Key Insurance Company Limited (KEY) will consider a rights issue to the ordinary shareholders of the company a meeting of the Board of Directors on September 8, 2020.
The loss-making company passed in 2020 to the ownership of food and finance conglomerate GraceKennedy Limited which is now seeking to shore up the company’s capital base and improve profitability.
Net losses of JM$267.48 million at year-end December 2019 for the insurance company, were made on revenue of JM$1.4 billion, compared to a loss of JM$167.49 million made on revenues of JM$1.7 billion I 2018.
The company is making a comeback from challenges with its solvency ratios.
Company chairman Don Wehby, who is also chief executive officer of GraceKenendy, had previously indicated the need to inject capital in the company, with options being a rights issue or additional share offer.
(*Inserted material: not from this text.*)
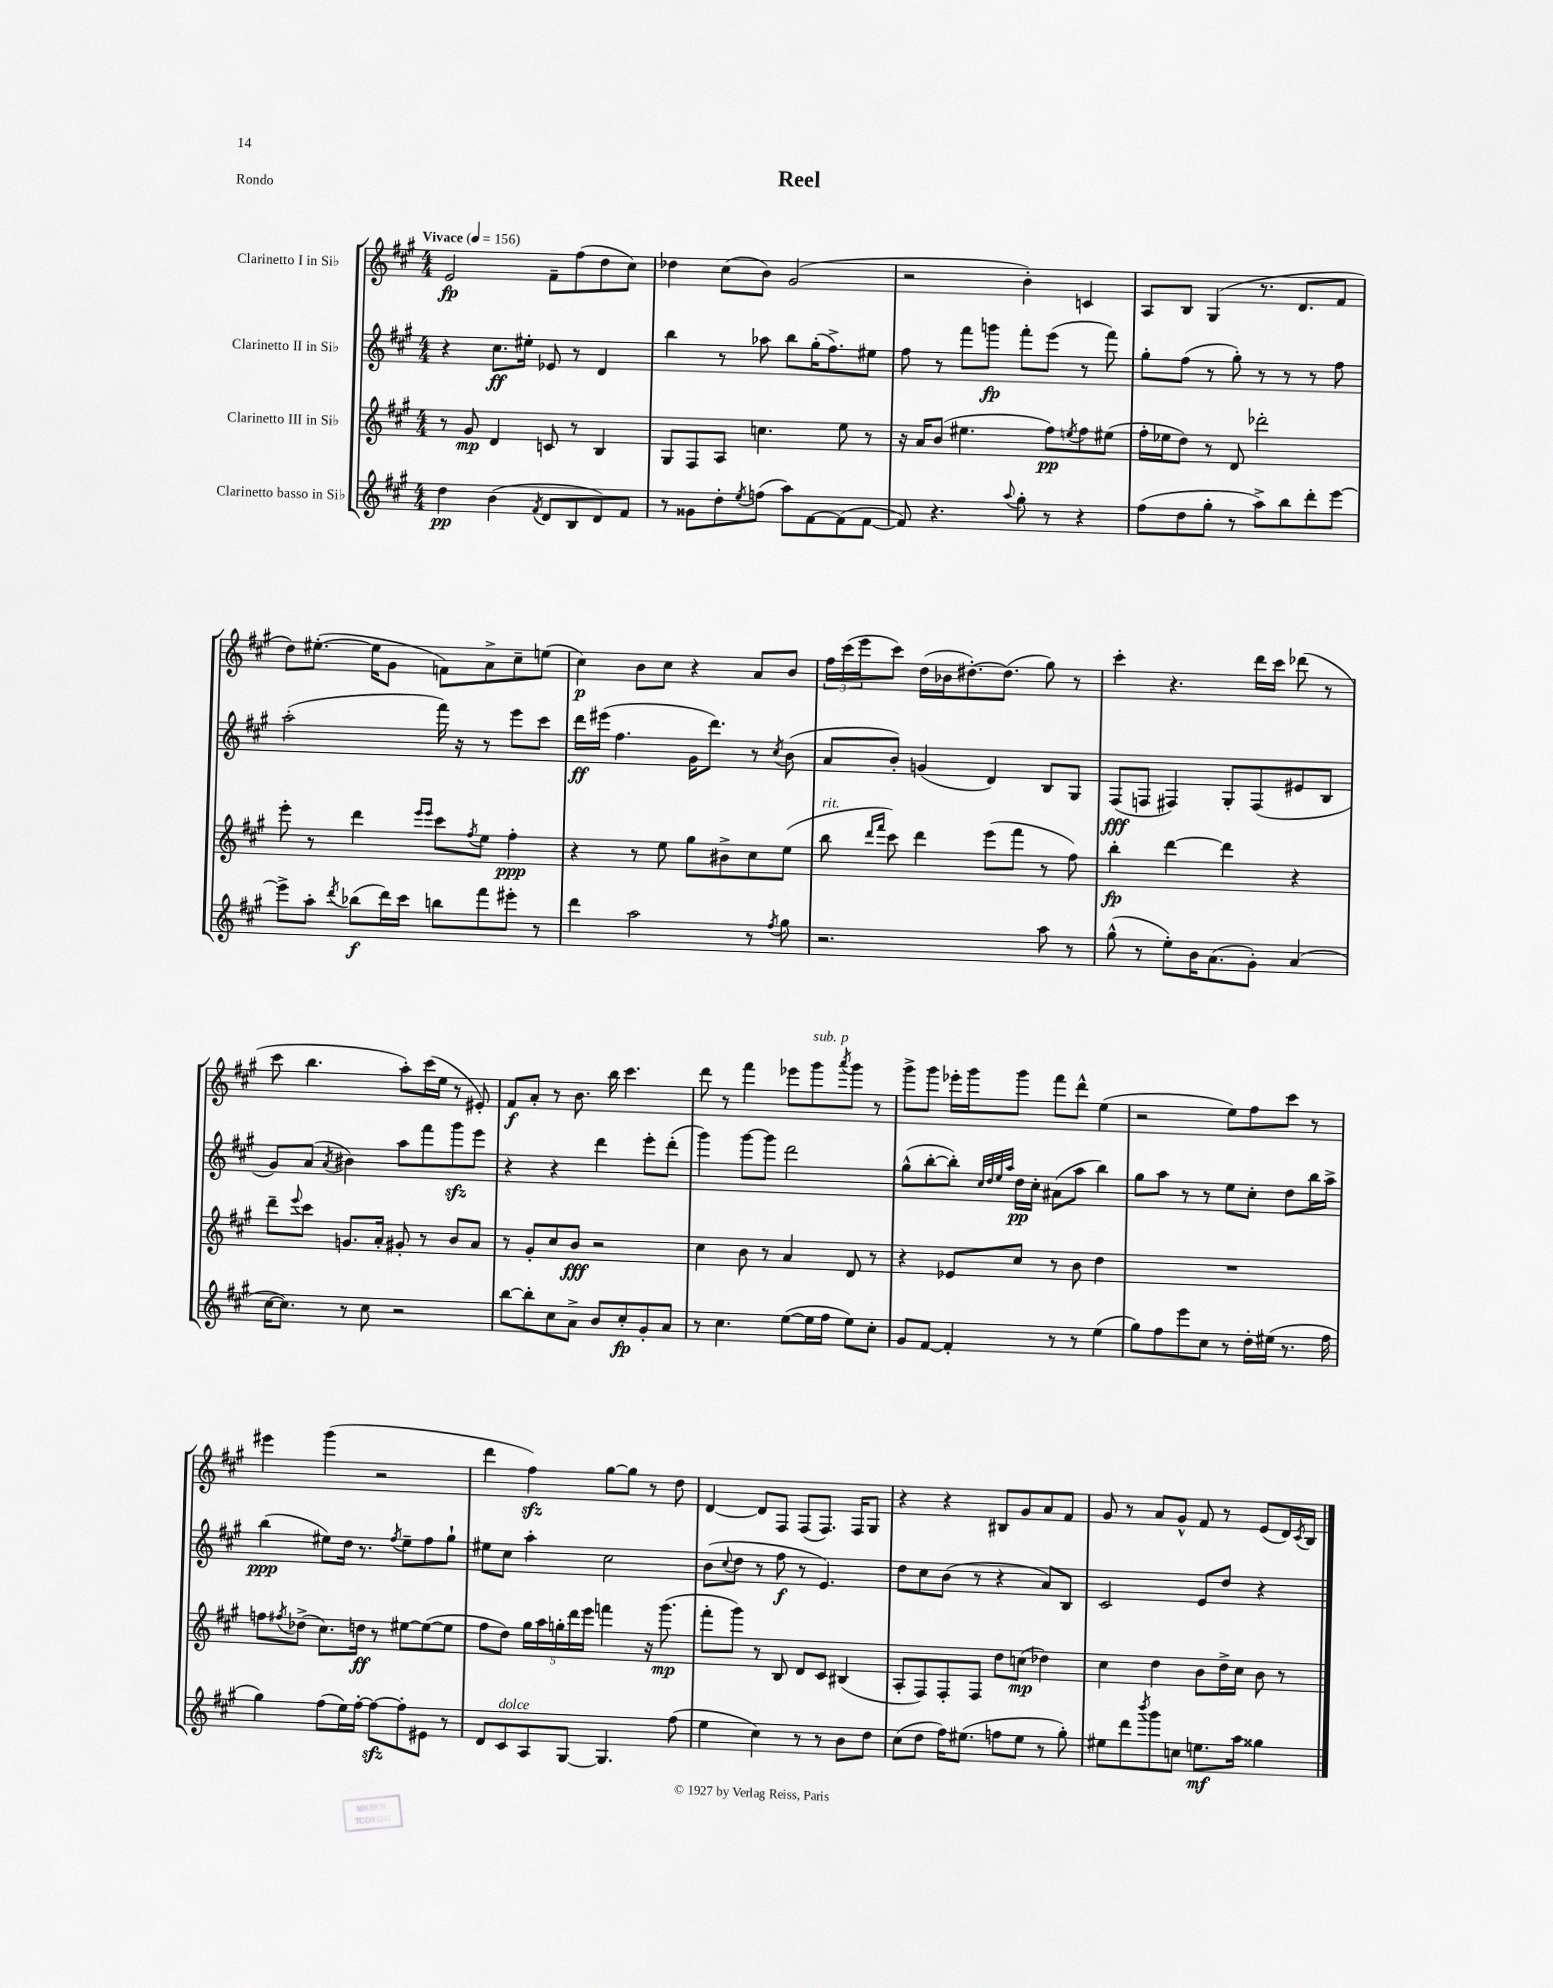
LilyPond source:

The company has moved to the main market of the Jamaica Stock Exchange, which allows it to raise more capital than its previous placement on the Junior Market.
The reduction in the company’s capital base was due to increased insurance liabilities and larger net losses.
For the second quarter ended June 2020, Key said that the combined impact of strategic and operational changes implemented by management has resulted in a reduction in the second quarter net loss from JM$144.5 million in 2019 to JM$25.4 million 2020.
Management said a reduction in gross premiums written reflects Key’s strategy to refocus the portfolio into more profitable segments.
For the three months ended June 30, the company grew premiums written from JM$79.1 million, to JM$206.3 million, an increase of 161 per cent, when compared to the corresponding period in 2019.
Similarly, there was a 157 per cent increase in the net premiums written for the six months ended June 30, 2020, when compared to the six months ended June 30, 2019.
Administration and other expenses increased by JM$14M or 6.9 per cent compared to prior period due to redundancy costs as well as unanticipated legal and professional costs, management said.
They noted that the effects of the termination of the Motor Quota Share Reinsurance Agreement (the MQS Agreement) resulted in a one-time charge of $323 million to the Statement of Comprehensive Income.
Key said in its June quarter report that it is progressing with the optimisation of its branch network with a view to realizing further efficiencies as well as to improve overall branch effectiveness and performance.
Changes include “amendments to operating hours and the strategic deployment of staff to service areas where we lack a physical presence,” management stated.